A klutz you say...  Do you trip on thick spots of air or pieces of grass?  Have you been known to 'fall off of' hush puppies or your socks?  Are you related to my ex-wife?  [sm=gaah.gif]  [sm=needahug.gif]




Subductrssss -> RE: This is an email I got and did NOT happen to me and is a GUY LOL (10/6/2008 6:30:54 PM)

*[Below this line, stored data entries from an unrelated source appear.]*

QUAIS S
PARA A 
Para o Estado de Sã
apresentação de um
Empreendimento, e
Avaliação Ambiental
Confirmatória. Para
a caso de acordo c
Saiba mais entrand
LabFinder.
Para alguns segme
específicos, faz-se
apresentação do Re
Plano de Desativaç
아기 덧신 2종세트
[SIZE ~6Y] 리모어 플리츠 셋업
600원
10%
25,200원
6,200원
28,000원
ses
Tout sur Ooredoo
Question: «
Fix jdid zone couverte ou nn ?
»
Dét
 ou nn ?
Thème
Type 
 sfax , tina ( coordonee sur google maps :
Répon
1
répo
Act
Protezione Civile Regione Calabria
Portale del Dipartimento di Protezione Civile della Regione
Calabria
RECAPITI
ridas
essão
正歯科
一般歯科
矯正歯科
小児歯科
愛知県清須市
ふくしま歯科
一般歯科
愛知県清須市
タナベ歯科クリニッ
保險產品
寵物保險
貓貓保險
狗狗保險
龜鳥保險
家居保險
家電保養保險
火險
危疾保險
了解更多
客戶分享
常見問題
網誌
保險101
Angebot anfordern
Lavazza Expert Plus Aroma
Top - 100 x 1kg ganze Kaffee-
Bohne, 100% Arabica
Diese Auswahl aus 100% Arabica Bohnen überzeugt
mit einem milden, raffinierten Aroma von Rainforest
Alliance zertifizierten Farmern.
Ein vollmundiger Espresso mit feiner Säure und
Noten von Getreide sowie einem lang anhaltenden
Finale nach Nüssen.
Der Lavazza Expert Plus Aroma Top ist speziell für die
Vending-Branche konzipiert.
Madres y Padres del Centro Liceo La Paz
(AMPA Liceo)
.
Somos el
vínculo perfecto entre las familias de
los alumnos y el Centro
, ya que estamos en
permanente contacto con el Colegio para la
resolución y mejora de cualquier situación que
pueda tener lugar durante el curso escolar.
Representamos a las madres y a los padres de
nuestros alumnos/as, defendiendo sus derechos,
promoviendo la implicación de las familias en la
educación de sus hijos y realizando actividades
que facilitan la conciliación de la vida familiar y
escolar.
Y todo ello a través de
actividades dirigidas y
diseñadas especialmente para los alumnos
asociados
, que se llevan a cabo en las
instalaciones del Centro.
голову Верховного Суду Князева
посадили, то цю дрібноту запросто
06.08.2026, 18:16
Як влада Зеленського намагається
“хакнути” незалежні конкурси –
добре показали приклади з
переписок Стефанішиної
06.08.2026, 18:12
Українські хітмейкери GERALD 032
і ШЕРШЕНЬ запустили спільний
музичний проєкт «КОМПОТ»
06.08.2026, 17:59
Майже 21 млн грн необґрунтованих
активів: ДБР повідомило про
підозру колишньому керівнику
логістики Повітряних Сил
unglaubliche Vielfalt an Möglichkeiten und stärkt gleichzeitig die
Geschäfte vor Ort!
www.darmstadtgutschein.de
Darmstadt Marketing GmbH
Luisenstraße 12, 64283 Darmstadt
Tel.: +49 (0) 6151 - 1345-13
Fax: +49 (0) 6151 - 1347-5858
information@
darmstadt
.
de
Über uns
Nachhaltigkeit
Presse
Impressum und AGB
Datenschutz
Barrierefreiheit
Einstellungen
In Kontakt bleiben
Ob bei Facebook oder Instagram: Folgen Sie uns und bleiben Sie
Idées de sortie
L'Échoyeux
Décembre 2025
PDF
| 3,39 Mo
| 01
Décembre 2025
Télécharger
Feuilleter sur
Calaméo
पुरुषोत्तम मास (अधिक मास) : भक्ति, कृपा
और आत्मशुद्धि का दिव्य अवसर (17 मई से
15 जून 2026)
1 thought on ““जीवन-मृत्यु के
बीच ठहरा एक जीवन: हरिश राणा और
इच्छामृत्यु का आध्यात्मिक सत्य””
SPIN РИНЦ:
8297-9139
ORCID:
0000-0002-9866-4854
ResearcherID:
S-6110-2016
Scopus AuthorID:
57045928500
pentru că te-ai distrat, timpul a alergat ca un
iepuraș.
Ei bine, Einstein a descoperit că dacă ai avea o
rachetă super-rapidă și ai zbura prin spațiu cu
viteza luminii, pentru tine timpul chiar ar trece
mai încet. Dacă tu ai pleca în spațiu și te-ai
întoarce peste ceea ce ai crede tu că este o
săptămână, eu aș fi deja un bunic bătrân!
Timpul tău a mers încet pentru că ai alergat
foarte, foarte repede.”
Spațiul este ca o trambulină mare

I trip on grains of sand, a blade of grass laid sideways, and yes fog LOL ~ I can walk and run in 6" heels (okay not right now cause of the fracturing my ankle) but put me in tennis shoes and I trip over my own feet, I iron synthetic underwear and it attaches itself to the iron, I wash the silver cover for the ironing board (the non washable kind) and when I go to take the cover out of the washer and put in the dryer I call asking why there is only fluffs in there? I put holes in walls if handed a hammer and nail to put up a picture as I have no concept on finding studs ~ give me a roller and paint and the walls, the floor and myself will get painted.  My best friend and roommate has forbade me from drinking dark colored liquids (Think fruit punch) in the living room or any room that is carpeted. and these are only a few of my "Marshaisms" (GRIN)  Nope don't think I am related to Your ex-wife but am adopted so who knows he he he




Termyn8or -> RE: This is an email I got and did NOT happen to me and is a GUY LOL (10/6/2008 9:28:41 PM)

No you are my long lost cousin.

T




Lizbetbathory -> RE: This is an email I got and did NOT happen to me and is a GUY LOL (10/7/2008 12:24:44 AM)

try sneezing and dislocating your shoulder.........




BlackPhx -> RE: This is an email I got and did NOT happen to me and is a GUY LOL (10/7/2008 6:50:28 AM)

Try sneezing while using the bathroom and pulling a groin muscle... sigh

poenkitten[:-]




MadAxeman -> RE: This is an email I got and did NOT happen to me and is a GUY LOL (10/7/2008 7:16:50 AM)

Seems like one can have quite a workout with a few grains of pepper.